The keys that he didn’t have. Right. He stared blankly at the door, then just reached out to open it, but it was locked. He narrowed his eyes–and then narrowed them further still at the sound of people moving around within. That wasn’t right.
He drew the knife silently and concealed it in his palm, immediately tense and alert, and then he knocked at the door. It was answered by a gruff looking man of athletic build and an almost unreasonable quantity of body hair coating his exposed skin. He looked a bit nervous to be faced by an angry stranger at the door, particularly one who apparently thought he lived there, but it wasn’t long before nervousness shifted to anger. Apparently, being threatened by a knife-wielding man who was plainly crazy had that effect on people.
The apartment’s occupant, as it happened, wasn’t alone. He had a pair of what had to be relatives because they were just as hairy, and apparently quite eager to quite literally throw the deranged intruder out on his ass after a spirited scuffle that left bruises and bloodstains.

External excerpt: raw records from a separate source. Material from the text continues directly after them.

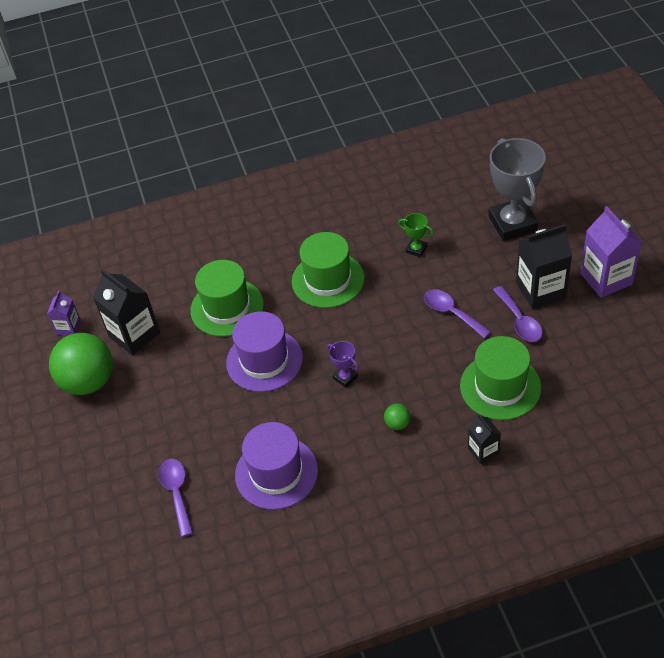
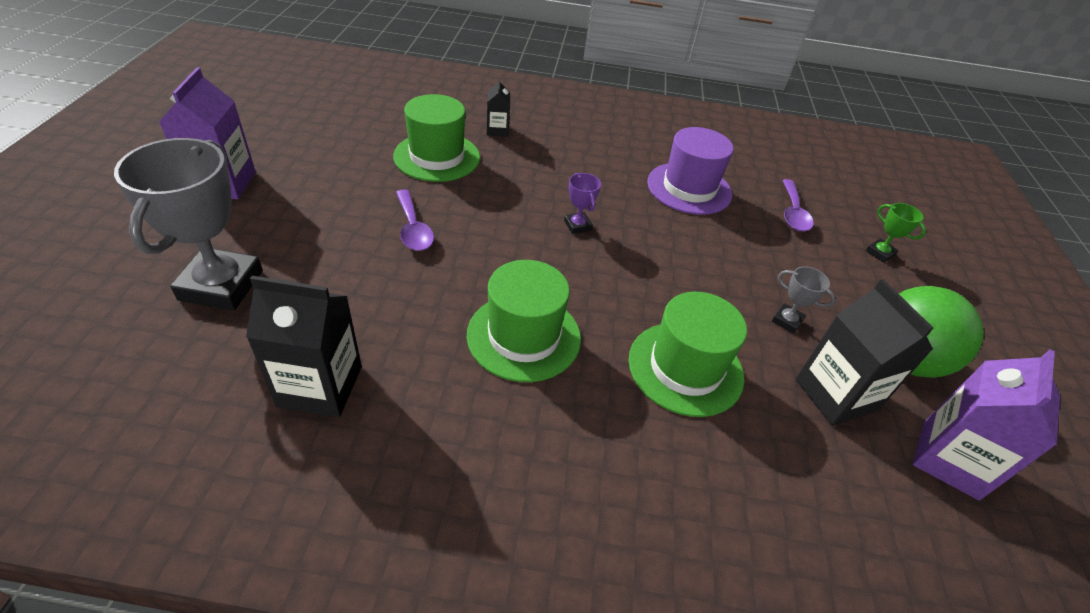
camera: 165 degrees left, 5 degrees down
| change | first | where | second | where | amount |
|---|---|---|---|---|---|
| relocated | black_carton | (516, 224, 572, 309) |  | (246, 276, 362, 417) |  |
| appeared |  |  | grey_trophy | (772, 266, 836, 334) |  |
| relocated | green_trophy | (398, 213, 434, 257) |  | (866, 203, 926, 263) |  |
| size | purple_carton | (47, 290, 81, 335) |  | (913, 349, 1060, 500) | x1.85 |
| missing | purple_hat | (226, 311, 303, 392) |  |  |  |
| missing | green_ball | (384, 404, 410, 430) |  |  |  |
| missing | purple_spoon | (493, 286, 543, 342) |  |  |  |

Thomas found himself outside of the building again, stains of
pale blood standing out starkly against his once mostly clean white t-shirt, and he was beginning to think that something might be wrong. None of this made any sense. Had he been in a coma and slept through the last hundred years or something? Everything was different, now that he looked more closely. None of the buildings or trees were exactly how he remembered them. Even the cars weren’t quite right, and his neighbors had mysteriously vanished, too.
So what now?
He could only think of one more place to check. It was a bit of a walk, but it wasn’t like he had anything better to do, so he slowly made his way across the city on foot, heading for Mac’s. Somebody there would be able to help him.
Only, Mac’s was bizarrely absent as well, a perfectly mundane bar in its place with a perfectly mundane setup.
And he didn’t even have any money to enable him to drink all of the confusion away.
He was pretty sure the day couldn’t possibly get any worse.